--- 页面摘录 ---

“戏中戏”、精神分析与存在的幽微
2021-08-02王春林
王春林
摘要:作家艾伟近期的一系列中短篇小说,借助于“戏中戏”的设定,在把某一剧作巧妙插入小说文本的同时,更是突出地运用精神分析的艺术手段,对相关人物人性存在的幽微之处,进行了深入独到的勘探与表现。
关键词:艾伟;“戏中戏”;精神分析 ;人性幽微
我们都知道,艾伟的诸多小说作品,从《爱人同志》《风和日丽》,一直到《南方》,都有着对于人性与生命存在中幽微处的艺术揭示和表达。近期包括中篇小说《敦煌》《乐师》以及短篇小说《最后一天和另外的某一天》等在内的作品中,那种揭示表达人性与生命存在幽微的特点,无疑有着更为突出的表现。
但在具体分析他的若干中短篇小说文本之前,我们首先应该注意到,不知道是否出于一种创作构思上的理性自觉,反正一种显在的文本事实是,他的这些小说中,都不约而同地出现了某种“戏中戏”的艺术方式设定。《乐师》中“戏中戏”的插入,与那个名叫叶晓奕的女演员紧密相关。叶晓奕,是小说中的钟点工吕红梅的雇主之一。她不仅凭空诬陷吕红梅偷了自己的珠宝首饰,而且还告发到了警察局。为了洗清吕红梅的不白之冤,在掌握了相应的第一手证据后,曾经一度身为乐师的吕红梅之父吕新,便专门闯到演出剧场来寻找叶晓奕。来到剧场后,吕新发现,叶晓奕们正在排一出“民国戏”。还有就是,在吕红梅被放出来之后的一次工作之余,突然想起来叶晓奕曾经送给过自己一张戏票,便径自去了戏院:“她渐渐看出了名堂。叶晓奕扮演的是一个可怜的女人,是一个发了疯的女人。母爱是多么大的本能啊,她只知道带着女儿走,不知道这样会伤害到女儿。她替她们揪心。那个美丽的疯女人因偷窃食物被人发现了,他要抓疯女人。这时,女儿拿起一根棍子向那人砸去,把那人砸死了。疯女人于是惊醒过来,恢复了神志。有人报告官府,官府来抓杀人犯了,女人把一切都承担下来……”就这样,借助于吕新和吕红梅他们父女,艾伟巧妙地把这部名叫《秋月》的越剧有机地嵌入到了《乐师》这部中篇小说之中。一方面,只有把吕新和吕红梅的两个部分结合在一起,我们方才可以对《秋月》有一种相对全面的理解和认识,另一方面,艾伟之所以非得在《乐师》中嵌入《秋月》这部越剧,乃因为《秋月》所表达的母爱主题,与《乐师》的亲情主题,有着某种潜在的对话和呼应关系。“戏中戏”手法的使用,能够帮助作家进一步丰富并深化《乐师》的思想内涵。

--- 记录数据 ---

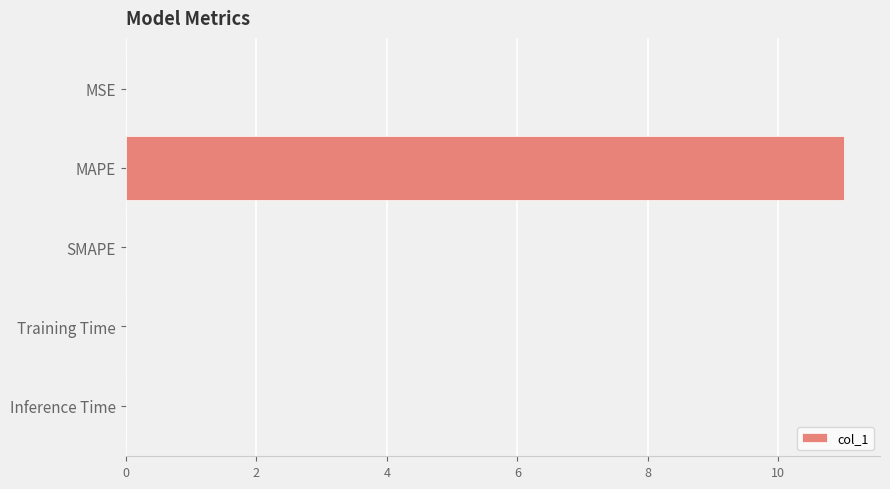

What is the sum of all values?

11.0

---

任务说明
在这篇评论艾伟小说“戏中戏”手法的页面摘录中,被嵌入中篇小说《乐师》的那部越剧叫什么名字?

答案
那部越剧名叫《秋月》。